[Items from a data source]

◆ ◆ ◆ ◆ ◆ ◆ ◆

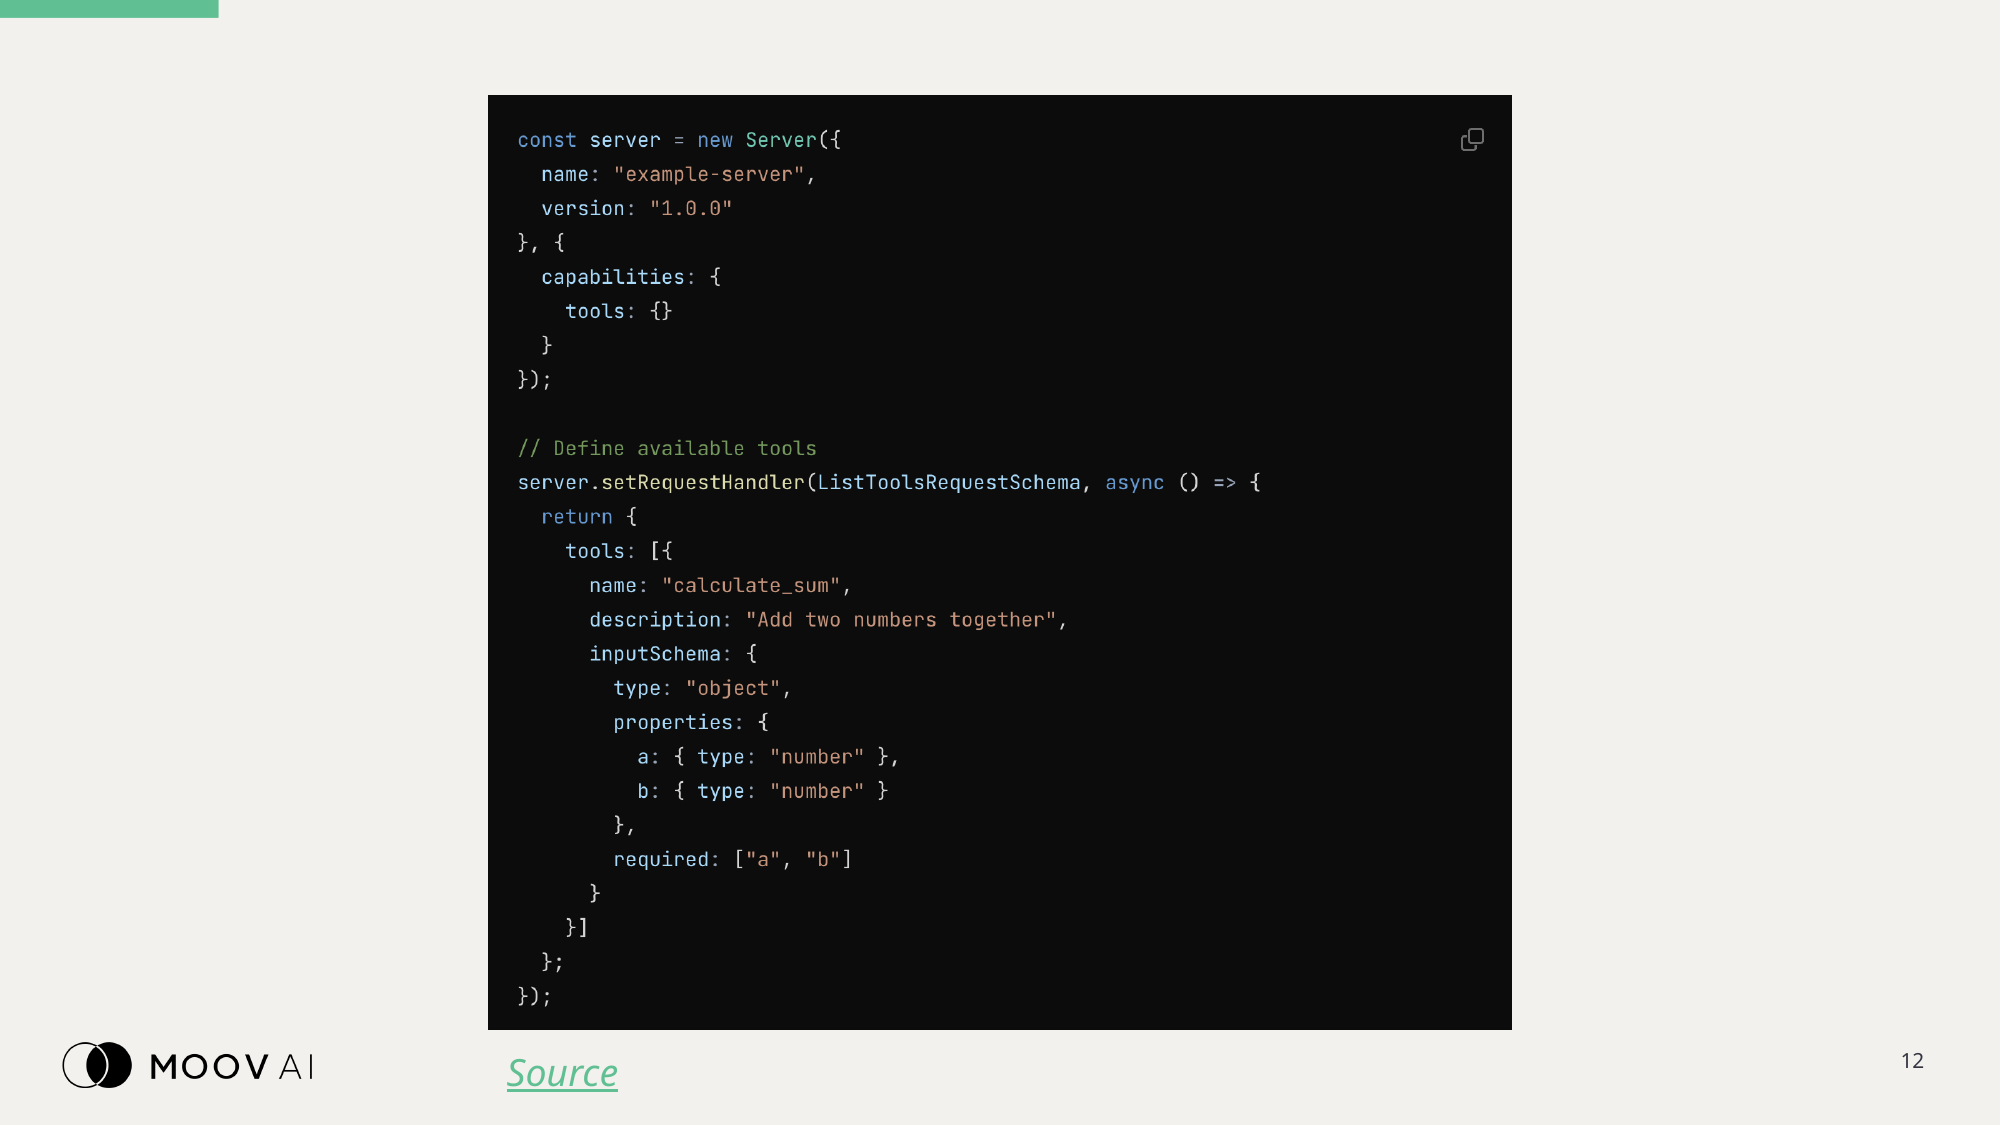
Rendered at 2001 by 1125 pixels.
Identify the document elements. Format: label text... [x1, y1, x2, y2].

slide_number 12 [1887, 1041, 1938, 1082]
picture [60, 1042, 314, 1088]
picture [488, 95, 1512, 1030]
text_box Source [491, 1041, 634, 1107]
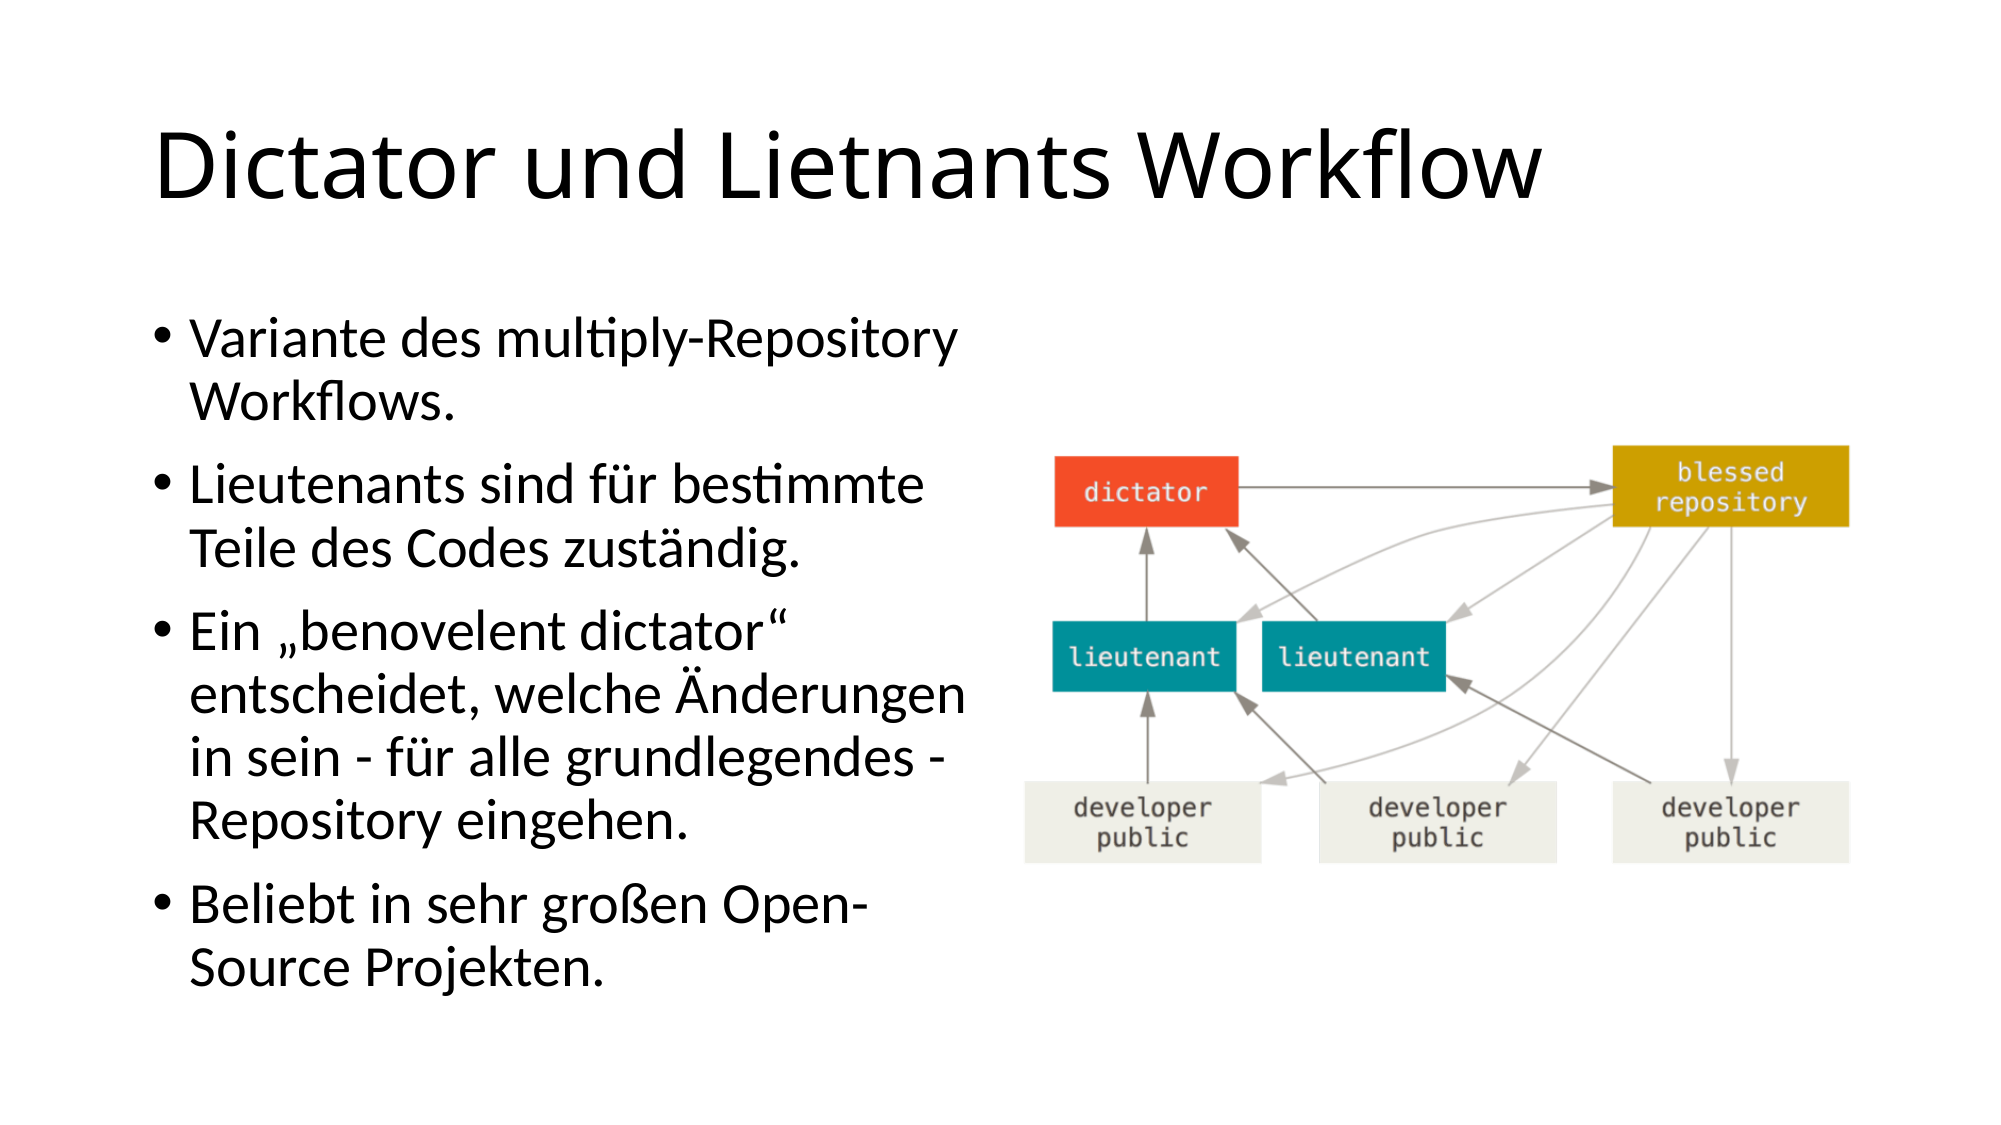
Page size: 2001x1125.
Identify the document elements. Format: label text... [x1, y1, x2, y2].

list Variante des multiply-Repository Workflows. Lieutenants sind für bestimmte Teile des Codes zuständig. Ein „benovelent dictator“ entscheidet, welche Änderungen in sein - für alle grundlegendes - Repository eingehen. Beliebt in sehr großen Open-Source Projekten. [137, 299, 988, 1014]
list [1012, 437, 1863, 876]
title Dictator und Lietnants Workflow [137, 59, 1863, 278]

◆ ◆ ◆ ◆ ◆ ◆ ◆

◆ **TASK OBJECTIVE**
The data above should be repeated exactly, minus any pictures.

◆ **RESULT OF THIS TASK**
Rendered at 2001 by 1125 pixels.
Identify the document elements. Format: label text... [x1, y1, x2, y2].

slide_number 12 [1887, 1041, 1938, 1082]
picture [60, 1042, 314, 1088]
picture [488, 95, 1512, 1030]
text_box Source [491, 1041, 634, 1107]
Page size: 2001x1125.
Identify the document elements. Format: label text... [x1, y1, x2, y2].

list Variante des multiply-Repository Workflows. Lieutenants sind für bestimmte Teile des Codes zuständig. Ein „benovelent dictator“ entscheidet, welche Änderungen in sein - für alle grundlegendes - Repository eingehen. Beliebt in sehr großen Open-Source Projekten. [137, 299, 988, 1014]
list [1012, 437, 1863, 876]
title Dictator und Lietnants Workflow [137, 59, 1863, 278]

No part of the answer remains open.